Il n’est pas possible de s’attaquer à la fraude fiscale en France sans prendre en compte le contexte international et européen qui favorise ces pratiques. Ne faut-il pas remettre à plat nos traités européens, qui sanctuarisent la libre circulation des capitaux et la concurrence libre et non faussée ? Ces règles s’appliquent bien évidemment aussi à la fiscalité…
Ne faut-il pas remettre en question la règle bloquante de l’unanimité sur toutes les décisions relatives à la fiscalité ? À l’échelon européen, d’autres thématiques se traitent bien à la majorité qualifiée.

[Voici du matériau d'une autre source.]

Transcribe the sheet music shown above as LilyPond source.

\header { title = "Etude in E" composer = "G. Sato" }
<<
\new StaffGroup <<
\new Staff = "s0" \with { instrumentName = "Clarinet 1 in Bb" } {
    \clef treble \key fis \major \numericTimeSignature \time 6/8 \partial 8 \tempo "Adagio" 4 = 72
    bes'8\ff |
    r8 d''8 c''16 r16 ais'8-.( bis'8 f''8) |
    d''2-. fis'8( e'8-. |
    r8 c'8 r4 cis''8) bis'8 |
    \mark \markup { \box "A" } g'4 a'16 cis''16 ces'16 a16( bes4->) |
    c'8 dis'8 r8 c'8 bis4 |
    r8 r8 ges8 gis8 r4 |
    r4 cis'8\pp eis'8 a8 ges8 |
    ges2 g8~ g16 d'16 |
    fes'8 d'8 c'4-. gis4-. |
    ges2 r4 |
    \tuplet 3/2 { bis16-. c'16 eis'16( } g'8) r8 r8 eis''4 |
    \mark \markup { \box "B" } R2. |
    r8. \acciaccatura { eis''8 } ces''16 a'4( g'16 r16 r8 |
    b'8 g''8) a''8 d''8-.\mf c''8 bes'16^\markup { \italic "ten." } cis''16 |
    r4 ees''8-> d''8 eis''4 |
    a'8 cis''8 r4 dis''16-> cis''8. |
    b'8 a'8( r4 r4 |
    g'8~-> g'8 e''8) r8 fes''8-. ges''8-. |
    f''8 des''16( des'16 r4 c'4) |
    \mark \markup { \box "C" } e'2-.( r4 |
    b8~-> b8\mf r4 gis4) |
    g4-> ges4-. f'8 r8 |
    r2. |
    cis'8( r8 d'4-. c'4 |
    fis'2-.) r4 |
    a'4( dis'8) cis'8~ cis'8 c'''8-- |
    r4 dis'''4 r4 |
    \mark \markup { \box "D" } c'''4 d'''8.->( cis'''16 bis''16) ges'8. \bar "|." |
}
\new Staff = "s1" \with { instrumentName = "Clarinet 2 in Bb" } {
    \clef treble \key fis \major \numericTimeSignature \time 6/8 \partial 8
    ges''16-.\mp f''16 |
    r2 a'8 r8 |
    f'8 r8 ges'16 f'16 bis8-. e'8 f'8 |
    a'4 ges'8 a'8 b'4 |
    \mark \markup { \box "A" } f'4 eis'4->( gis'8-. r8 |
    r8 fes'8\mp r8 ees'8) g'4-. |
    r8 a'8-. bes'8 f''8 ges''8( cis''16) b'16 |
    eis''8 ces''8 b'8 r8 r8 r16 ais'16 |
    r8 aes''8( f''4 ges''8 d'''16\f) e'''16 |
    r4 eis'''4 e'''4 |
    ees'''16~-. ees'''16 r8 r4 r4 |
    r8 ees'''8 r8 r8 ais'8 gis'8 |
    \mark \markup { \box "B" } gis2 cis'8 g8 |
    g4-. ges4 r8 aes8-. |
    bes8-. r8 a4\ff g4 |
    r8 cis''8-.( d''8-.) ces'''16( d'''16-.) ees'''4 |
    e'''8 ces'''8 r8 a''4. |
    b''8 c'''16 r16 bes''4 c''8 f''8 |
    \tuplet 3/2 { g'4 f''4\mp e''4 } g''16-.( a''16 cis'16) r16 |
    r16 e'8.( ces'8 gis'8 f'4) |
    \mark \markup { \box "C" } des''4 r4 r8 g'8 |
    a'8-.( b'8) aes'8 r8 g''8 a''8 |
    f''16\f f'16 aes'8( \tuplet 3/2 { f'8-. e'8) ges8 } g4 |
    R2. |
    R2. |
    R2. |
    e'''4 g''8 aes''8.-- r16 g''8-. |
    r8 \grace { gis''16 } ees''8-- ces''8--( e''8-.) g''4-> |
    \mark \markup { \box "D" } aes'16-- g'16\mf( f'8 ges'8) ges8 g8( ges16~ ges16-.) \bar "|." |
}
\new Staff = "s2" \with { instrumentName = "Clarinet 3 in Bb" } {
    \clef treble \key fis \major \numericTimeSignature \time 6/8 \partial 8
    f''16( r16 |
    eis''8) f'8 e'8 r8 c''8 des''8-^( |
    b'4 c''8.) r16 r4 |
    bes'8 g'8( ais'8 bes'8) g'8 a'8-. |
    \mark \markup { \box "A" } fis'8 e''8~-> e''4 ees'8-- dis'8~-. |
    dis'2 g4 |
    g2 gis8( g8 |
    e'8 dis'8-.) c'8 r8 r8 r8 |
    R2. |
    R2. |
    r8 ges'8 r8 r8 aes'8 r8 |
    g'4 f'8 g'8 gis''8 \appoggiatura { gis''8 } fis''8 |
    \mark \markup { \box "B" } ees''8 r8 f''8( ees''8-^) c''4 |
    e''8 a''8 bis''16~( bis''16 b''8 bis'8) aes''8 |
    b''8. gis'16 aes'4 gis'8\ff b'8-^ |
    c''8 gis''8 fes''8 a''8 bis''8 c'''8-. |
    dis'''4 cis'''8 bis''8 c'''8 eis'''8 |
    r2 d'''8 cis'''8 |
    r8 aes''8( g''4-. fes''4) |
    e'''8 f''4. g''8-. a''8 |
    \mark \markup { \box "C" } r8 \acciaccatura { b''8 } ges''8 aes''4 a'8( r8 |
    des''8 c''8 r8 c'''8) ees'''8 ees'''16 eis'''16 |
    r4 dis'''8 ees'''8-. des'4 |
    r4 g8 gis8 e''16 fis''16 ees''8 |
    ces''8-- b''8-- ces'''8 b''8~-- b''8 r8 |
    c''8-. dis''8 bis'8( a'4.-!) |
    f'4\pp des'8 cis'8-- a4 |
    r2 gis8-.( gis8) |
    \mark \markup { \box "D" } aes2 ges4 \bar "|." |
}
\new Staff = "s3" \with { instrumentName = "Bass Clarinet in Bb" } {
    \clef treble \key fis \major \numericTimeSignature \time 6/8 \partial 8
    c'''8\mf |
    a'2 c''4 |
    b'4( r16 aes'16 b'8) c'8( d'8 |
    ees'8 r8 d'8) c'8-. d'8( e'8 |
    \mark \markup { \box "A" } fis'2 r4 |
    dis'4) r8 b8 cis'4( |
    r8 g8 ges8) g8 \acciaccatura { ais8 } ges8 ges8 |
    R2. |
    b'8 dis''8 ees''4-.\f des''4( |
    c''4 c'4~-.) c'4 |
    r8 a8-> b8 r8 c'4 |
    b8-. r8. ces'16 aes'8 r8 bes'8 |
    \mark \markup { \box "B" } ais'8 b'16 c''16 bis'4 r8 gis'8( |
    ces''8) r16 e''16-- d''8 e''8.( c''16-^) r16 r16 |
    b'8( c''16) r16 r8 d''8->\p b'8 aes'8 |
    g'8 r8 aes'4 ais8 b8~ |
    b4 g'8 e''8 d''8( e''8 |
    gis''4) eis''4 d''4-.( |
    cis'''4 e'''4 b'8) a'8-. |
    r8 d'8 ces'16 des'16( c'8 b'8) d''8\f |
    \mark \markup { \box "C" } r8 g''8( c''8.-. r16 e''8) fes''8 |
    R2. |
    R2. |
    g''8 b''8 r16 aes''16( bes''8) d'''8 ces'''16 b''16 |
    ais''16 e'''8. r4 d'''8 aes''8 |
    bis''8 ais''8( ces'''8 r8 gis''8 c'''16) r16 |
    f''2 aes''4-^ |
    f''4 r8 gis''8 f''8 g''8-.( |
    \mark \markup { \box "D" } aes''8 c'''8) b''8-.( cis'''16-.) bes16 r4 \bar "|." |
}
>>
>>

N’est-il pas temps d’ouvrir le chantier de l’harmonisation fiscale au sein de l'Union européenne, surtout pas sous forme d’un dumping fiscal ou d’une course au moins-disant fiscal, mais en fixant l’objectif politique à terme d’une fiscalité juste et progressive – il ne suffit pas de la décréter – sachant apporter une réponse adaptée aux nouveaux géants de l’économie numérique ? Je pense à ces grands groupes tels que, entre autres, Google, Amazon, Apple, présents partout, mais taxés nulle part ! C’est un sujet sur lequel des propositions ont été formulées, notamment dans le rapport de MM. Pierre Collin et Nicolas Colin, ou ici même, au Sénat, en particulier par notre collègue Philippe Marini.
Trop de failles existent dans notre système. Elles permettent, voire facilitent la fraude et l’évasion.
Selon nous, une telle situation ne doit rien au hasard. Elle ne peut pas être considérée comme un dysfonctionnement d’un système économique par ailleurs en mesure de répondre à tous les défis humains de notre siècle… La dérive de la finance s’est considérablement accélérée au cours des années quatre-vingt. Souvenons-nous de l’arrivée sur la scène politique de Margaret Thatcher en 1979 au Royaume-Uni et de Ronald Reagan en 1980 aux États-Unis. Certains parlèrent à l’époque de « révolution conservatrice ». Ce fut le lancement d’une libéralisation généralisée de l’économie dans le monde, le recul de la sphère publique, le big-bang des bourses à Londres, à Paris, et, au fond, le début d’une certaine forme de dépérissement des États.
Tous ces débordements se sont accompagnés d’un discours néolibéral selon lequel chacun profiterait d’une telle croissance financière dérégulée, mondialisée, débridée… L’histoire montre bien aujourd’hui les limites de cette logique.